China has sharply criticized the United States for imposing sanctions on Beijing-based Integrity Technology Group, a cybersecurity company accused of aiding state-sponsored hacking campaigns targeting U.S. infrastructure. The sanctions, announced by the U.S. Treasury Department's Office of Foreign Assets Control (OFAC), have reignited tensions between the two nations over cybersecurity and espionage claims.
The U.S. accused Integrity Technology Group of supporting Flax Typhoon, a Chinese state-backed hacking group allegedly responsible for multiple cyber intrusions targeting critical infrastructure in the U.S. and other nations. Acting Undersecretary for Terrorism and Financial Intelligence Bradley Smith stated, "The Treasury Department will not hesitate to hold malicious cyber actors and their enablers accountable for their actions."
Flax Typhoon, active since at least 2021, has reportedly exploited known vulnerabilities to infiltrate networks and maintain persistent access through legitimate remote access software. The group's activities have spanned North America, Europe, Africa, and Asia, with Taiwan being a particular focus, according to U.S. officials.
China's Foreign Ministry vehemently rejected the accusations. Spokesperson Guo Jiakun accused the U.S. of using cybersecurity concerns to "defame and smear China" and vowed that Beijing would take "necessary measures to safeguard its legitimate rights and interests."
Integrity Technology Group, also known as Yongxin Zhicheng Technology Group, denied the allegations, calling them "groundless" and asserting that the company complies with all applicable laws and regulations. In a statement to the Shanghai Stock Exchange, the company maintained that the sanctions would not affect its operations, as it has no assets or business in the United States.

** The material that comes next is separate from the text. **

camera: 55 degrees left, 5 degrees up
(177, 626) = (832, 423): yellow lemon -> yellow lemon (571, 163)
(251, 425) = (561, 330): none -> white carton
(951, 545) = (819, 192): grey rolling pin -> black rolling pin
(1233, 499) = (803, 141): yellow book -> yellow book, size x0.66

Chinese state media and officials have framed the U.S. accusations as politically motivated. The China Daily editorialized that Washington was fabricating evidence to implicate China in cyberattacks, while a columnist for a Fujian-based outlet alleged that the U.S. had inserted Chinese language markers into malware to mislead the public.

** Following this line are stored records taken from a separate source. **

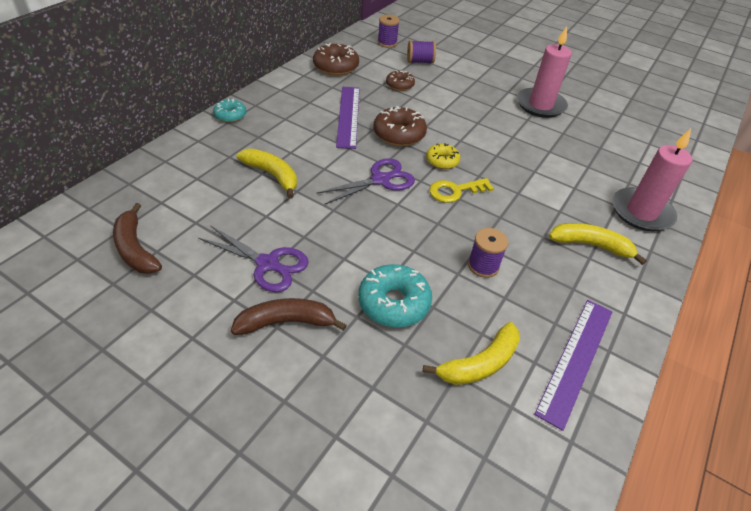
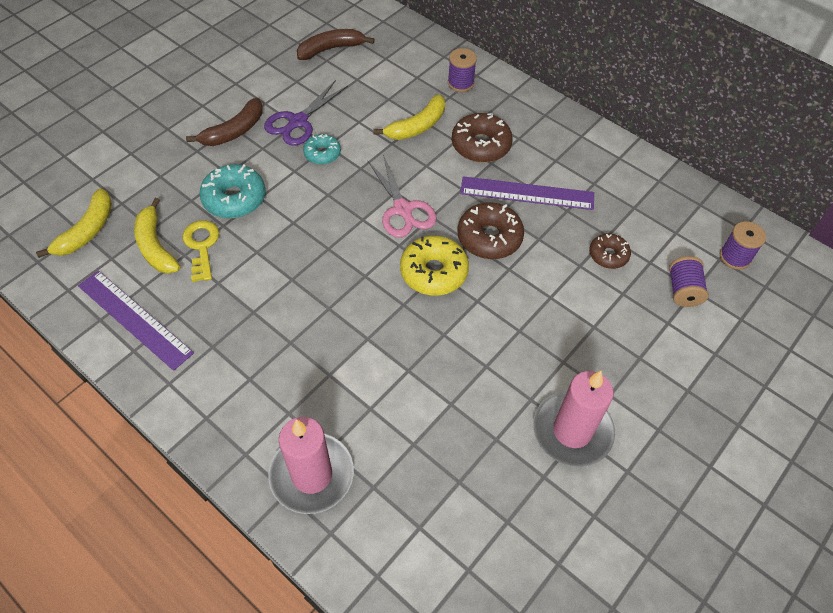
camera: 100 degrees right, 10 degrees up
(230, 115) = (522, 96): turquoise donut -> turquoise donut (322, 154)
(286, 322) = (234, 131): brown banana -> brown banana turned 45 degrees clockwise
(336, 67) = (646, 190): brown donut -> brown donut (481, 145)
(381, 180) = (403, 209): purple scissors -> pink scissors
(442, 161) = (434, 272): yellow donut -> yellow donut, size x1.64
(455, 191) = (377, 274): yellow key -> yellow key (202, 246)
(483, 266) = (261, 274): purple spool -> purple spool (460, 83)
(591, 245) = (267, 387): yellow banana -> yellow banana (87, 231)

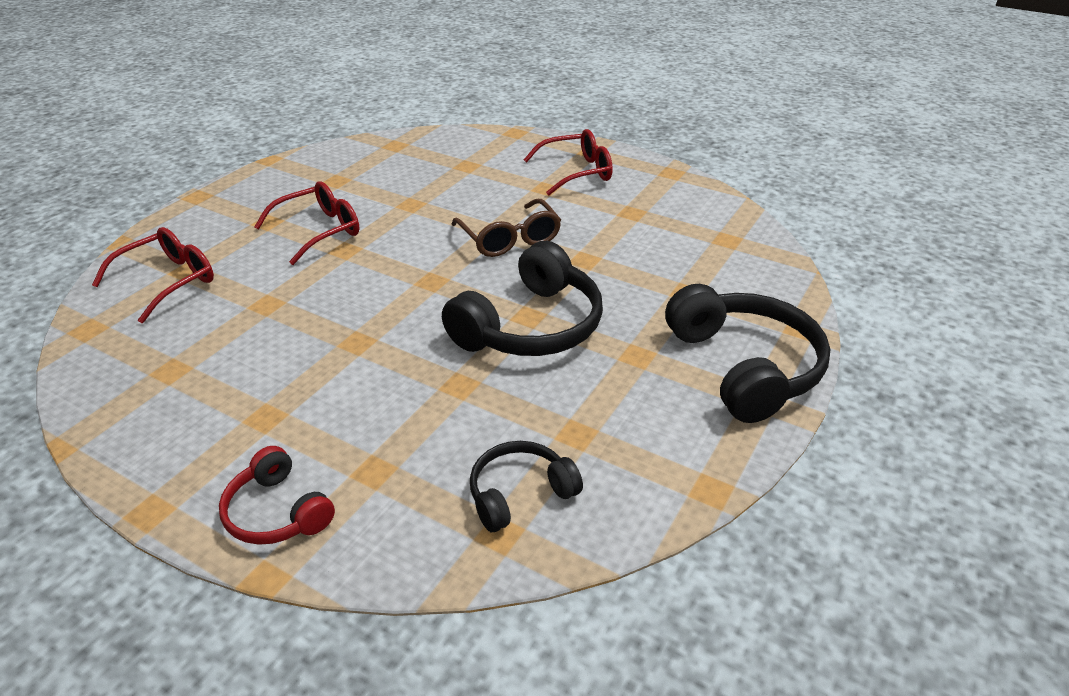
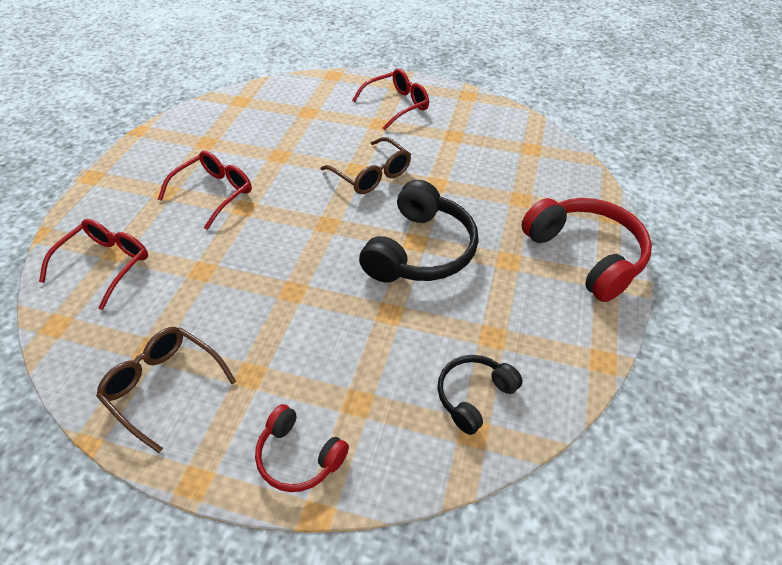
camera: 15 degrees left, 10 degrees up
(167, 410) = (164, 386): none -> brown glasses
(744, 367) = (585, 255): black headphones -> red headphones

The China National Cyber Security Information Center also reported an increase in cyberattacks originating from foreign IP addresses, including from the U.S., the Netherlands, Singapore, and other countries. The attacks allegedly employed tactics such as phishing, botnets, and intellectual property theft, according to the center's WeChat post.

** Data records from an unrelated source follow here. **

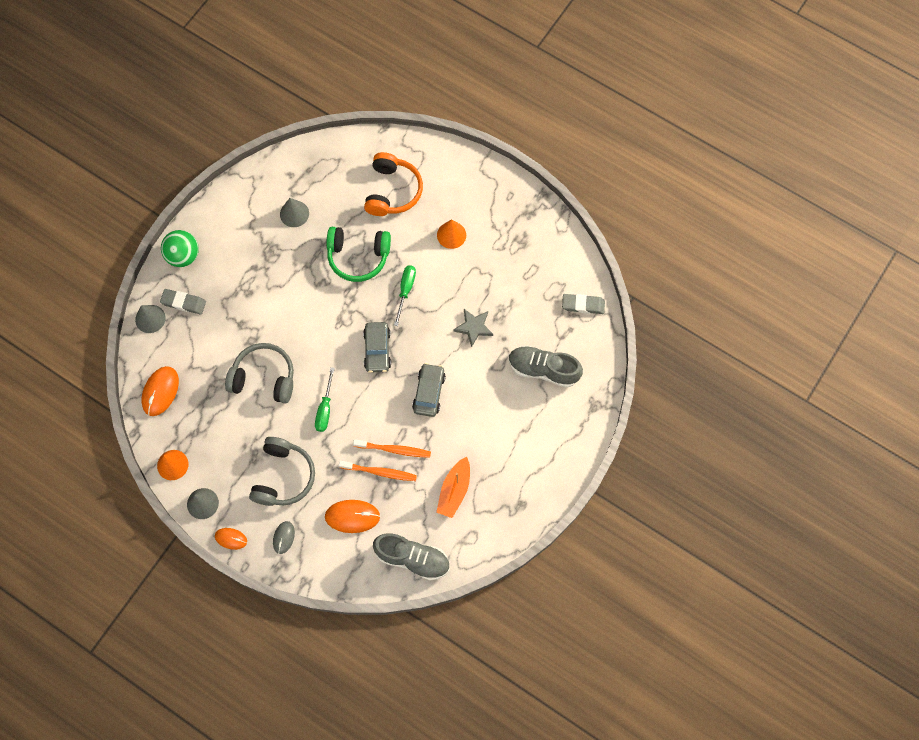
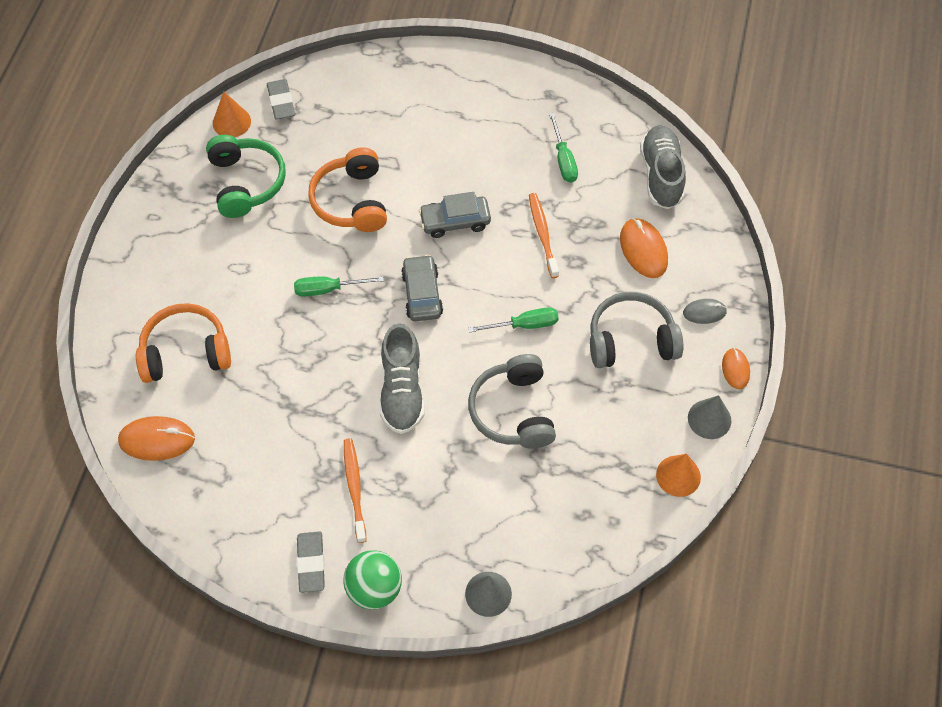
camera: 110 degrees left, 10 degrees down
(160, 391) = (587, 533): orange mouse -> orange mouse (157, 440)
(183, 303) = (446, 557): grey eraser -> grey eraser (311, 563)
(294, 213) = (258, 463): grey cone -> none
(358, 257) = (298, 360): green headphones -> green headphones (246, 182)
(377, 350) = (422, 294): grey car -> grey car turned 75 degrees counterclockwise
(380, 472) = (577, 240): orange toothbrush -> orange toothbrush (354, 488)
(451, 235) = (230, 263): orange cone -> orange cone (231, 122)
(454, 490) = (563, 159): orange boat -> green screwdriver
(474, 327) = (351, 201): grey star -> orange headphones
(543, 369) = (379, 118): grey shoe -> grey shoe (402, 390)

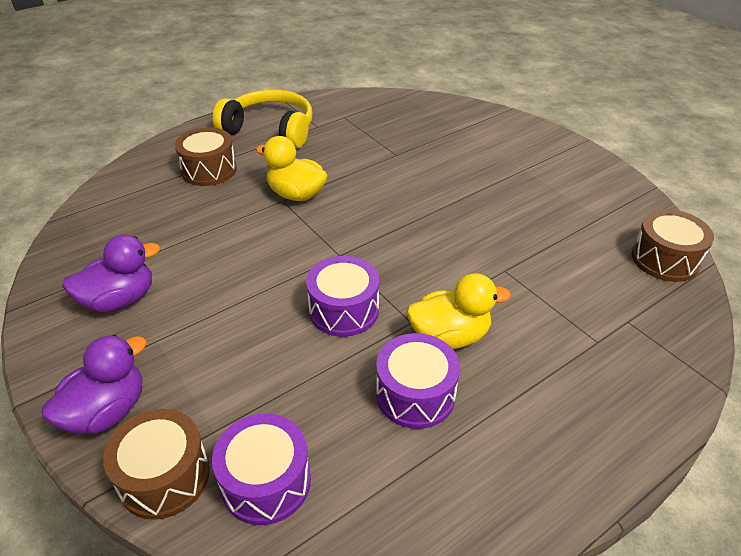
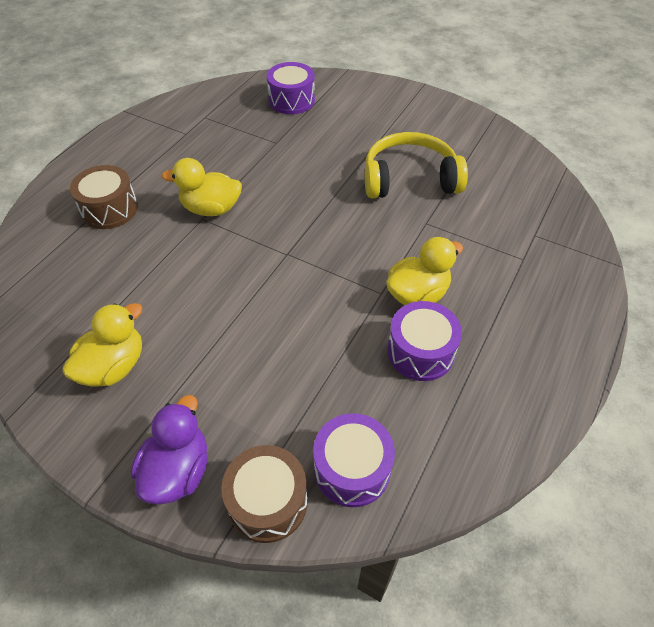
camera: 25 degrees left, 10 degrees up
(120, 300) = (114, 366): purple duck -> yellow duck
(270, 130) = (142, 150): yellow headphones -> yellow headphones (409, 179)
(344, 310) = (322, 302): purple drum -> purple drum (291, 100)
(665, 259) = (533, 175): brown drum -> none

Meanwhile, U.S. officials have underscored the threat posed by state-sponsored Chinese hacking campaigns. The Department of Defense's annual report to Congress noted that groups like Volt Typhoon have been compromising U.S. critical infrastructure since at least 2019. The report highlighted concerns that such activities could disrupt essential services during geopolitical tensions or military conflicts.
Chinese officials have countered by accusing the U.S. of hypocrisy, pointing to historical incidents like the 2007 Stuxnet attack on Iran's nuclear facilities, which the U.S. and Israel are widely believed to have conducted. They argue that collaboration, rather than confrontation, is the key to addressing global cybersecurity challenges.